[[ Data in this exercise, beginning ]]

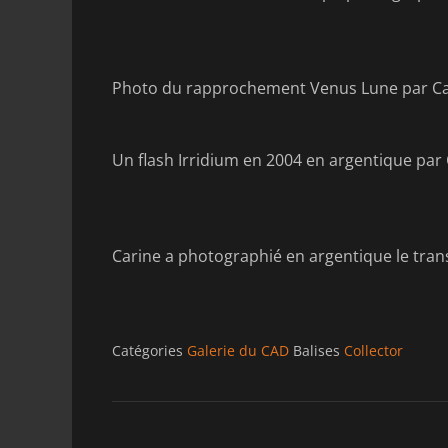
Photo du rapprochement Venus Lune par Car
Un flash Irridium en 2004 en argentique par
Carine a photographié en argentique le transi
Catégories
Galerie du CAD
Balises
Collector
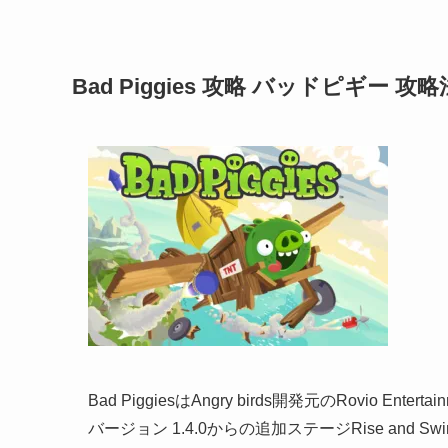
Bad Piggies 攻略 バッドピギー 攻略法 R
Bad PiggiesはAngry birds開発元のRovio Enter
バージョン 1.4.0からの追加ステージRise and Swine l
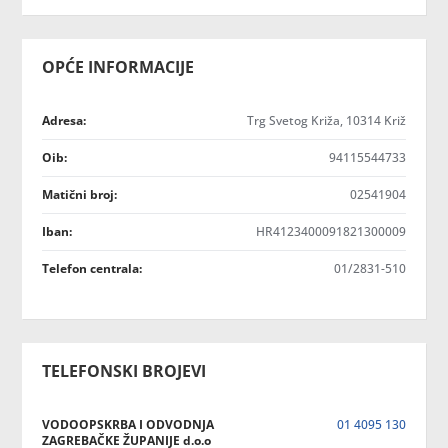
OPĆE INFORMACIJE
Adresa:
Trg Svetog Križa, 10314 Križ
Oib:
94115544733
Matični broj:
02541904
Iban:
HR4123400091821300009
Telefon centrala:
01/2831-510
TELEFONSKI BROJEVI
VODOOPSKRBA I ODVODNJA
01 4095 130
ZAGREBAČKE ŽUPANIJE d.o.o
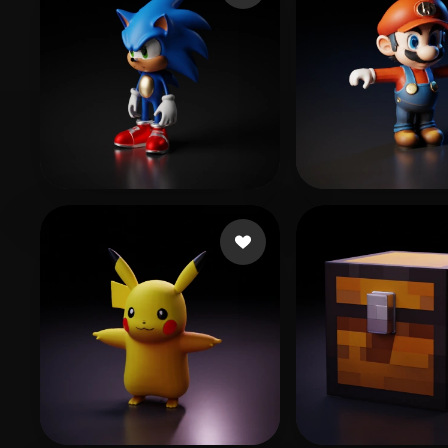
521 点赞
24 Fitfreak
fdfsfdsfdgkjh g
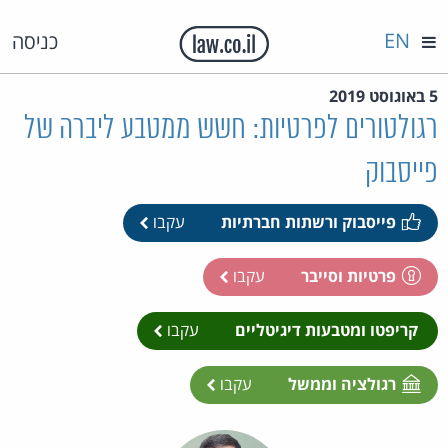
EN
כניסה
5 באוגוסט 2019
רגולטורים לפרטיות: חשש ממטבע ליברה של
פייסבוק
פייסבוק ורשתות חברתיות
עקבו
פרטיות וסייבר
עקבו
קריפטו ומטבעות דיגיטליים
עקבו
רגולציה וממשל
עקבו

[[ Data in this exercise, end ]]

### Exercise goal
Copy all lines of the records in which the string "argentique" can be found.

### Exercise response
Un flash Irridium en 2004 en argentique par
Carine a photographié en argentique le transi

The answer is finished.